As for the Indigenous political party of YATAMA – once muddied by divide-and-conquer tactics vehemently promoted by the Sandinista to de-legitimize their power and regional Indigenous unity and autonomy – their popularity on the Caribbean coast seems to have skyrocketed as the FSLN showed their true colors of state terrorism to the world.

And yet, many even within the YATAMA party saw their highly organized participation in this recent election as a form of civic protest. A refusal to not be counted, but also a strategic participation with clear-headed, managed, expectations about their ability to win even in districts where they held majority support.

Still, enough people turned out for YATAMA to be counted…proving that despite the FLSN’s efforts, YATAMA counts…

It is hard to say how historically accurate Motorcycle Diaries is, but if one were to take it as gospel, Che Guevera’s own original idea to solve the problems of poverty and marginalization throughout South and Central America was indeed…an Indigenous political party…

Well, here it is…And, here it has been…And, from the looks of things…So shall it be continued…

Reporting for the frontier communities, Cejudhcan Derechos Humanos, published this map and information on March 6, 2019:

Source: Cejudhcan Derechos Humanos; A traditional Indigenous community in the frontier region of La Moskitia, Esperanza Rio Wawa, shared this map which highlights the usurpation of its communal property by invading ‘Colonos’ who have held their legal territories under a violent siege since around 2015 (according to the Moskito Council of Elders in a statement to ‘The Ecologist’).

“The Indigenous community of Esperanza Rio Wawa shares its map which reflects the usurpation of its communal property by settlers / third party illegal invaders of their legal communal property.

The red parts are the areas where, before the invasion, women performed traditional activities such as: the collection of Traditional medicines, sowing, hunting and fishing, which are currently being occupied by the [invading] ‘Colonos’ – who now outnumber the rightful inhabitants left in their traditional Indigenous communities [as so many have been forced to flee the deadly violence].

The situation is especially alarming because settlers do not allow communities to carry out these basic subsistence activities.

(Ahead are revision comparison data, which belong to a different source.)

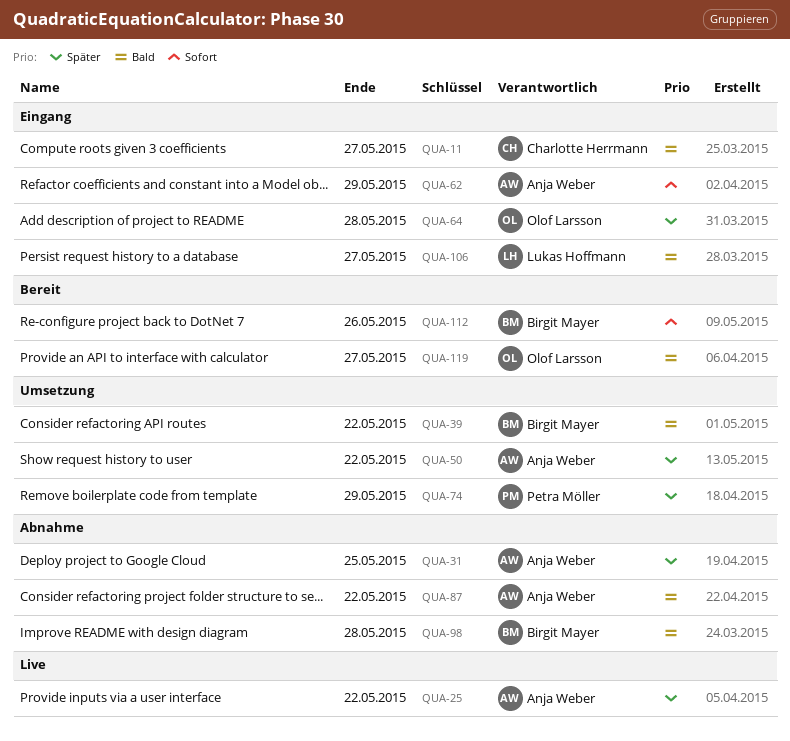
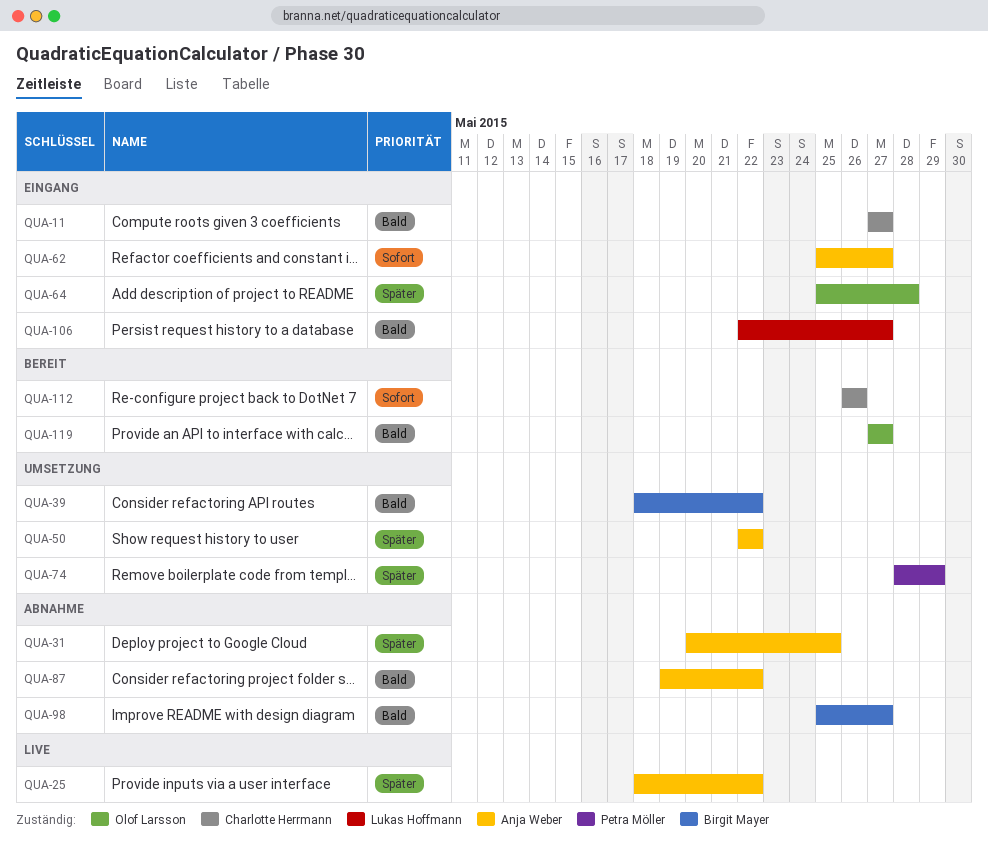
QUA-62, due: May 29 -> May 27
QUA-98, due: May 28 -> May 27
QUA-112, owner: Birgit Mayer -> Charlotte Herrmann

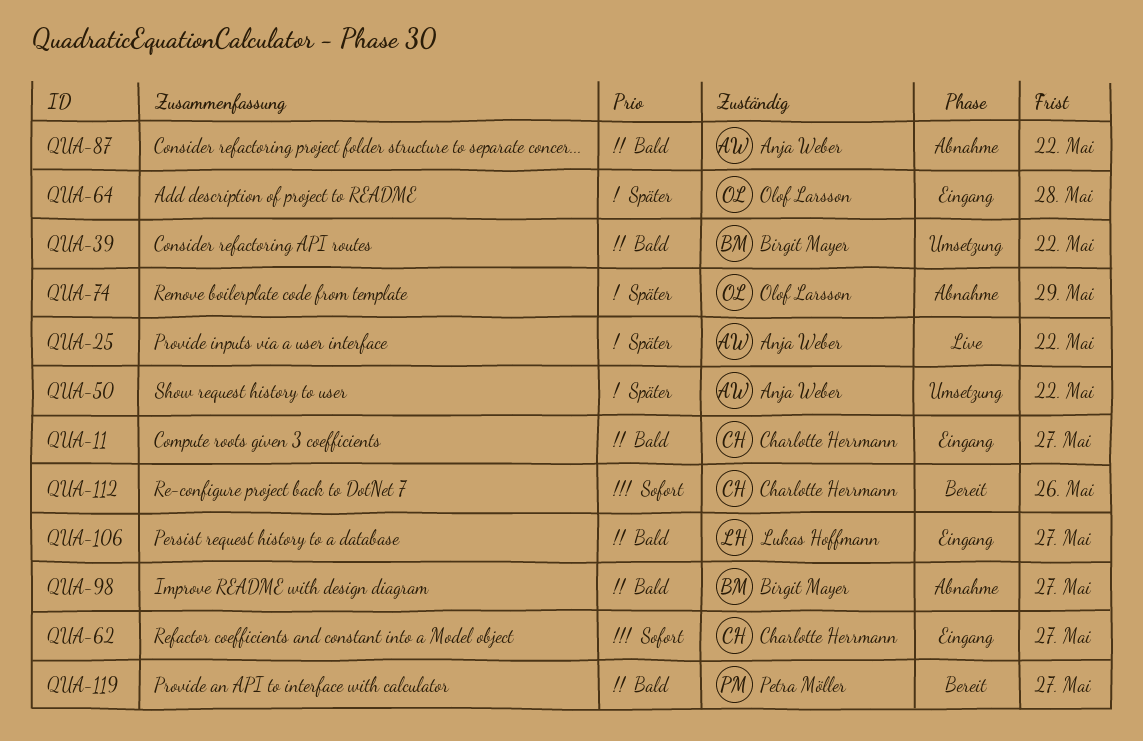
QUA-31: present -> none
QUA-62, owner: Anja Weber -> Charlotte Herrmann
QUA-74, status: Umsetzung -> Abnahme
QUA-74, owner: Petra Möller -> Olof Larsson
QUA-119, owner: Olof Larsson -> Petra Möller

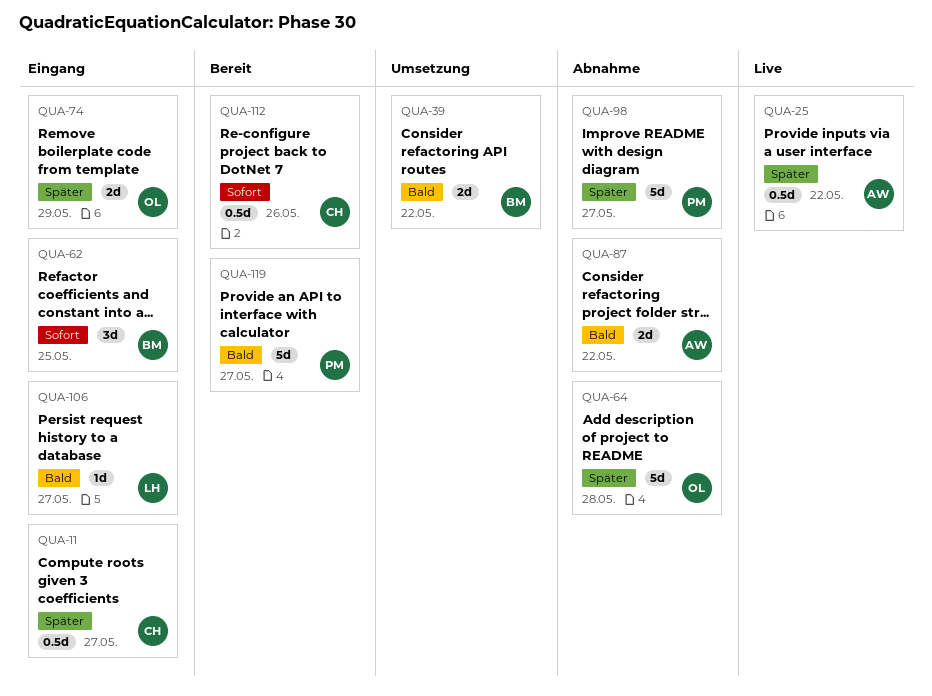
QUA-11, priority: Bald -> Später
QUA-50: present -> none
QUA-62, owner: Charlotte Herrmann -> Birgit Mayer
QUA-62, due: May 27 -> May 25
QUA-64, status: Eingang -> Abnahme
QUA-74, status: Abnahme -> Eingang
QUA-98, owner: Birgit Mayer -> Petra Möller
QUA-98, priority: Bald -> Später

These settlers / third parties are supported by the ‘Alcaldías Municipales y Gobierno Regional’ [municipal mayors and regional government] who have helped them build, in a short time: a school, road, church, and, antennas for Claro [the state telecommunications company] among other things.

Indigenous communities, instead, have routinely had to spend years requesting schools, roads, and other basic necessities for community development. The ongoing priority for the frontier Indigenous communities is the implementation of ‘Saneamiento Territorial’ [a movement to cleanse the territory of the illegal invaders, ‘Colonos’] in order to provide comprehensive security to Indigenous families.”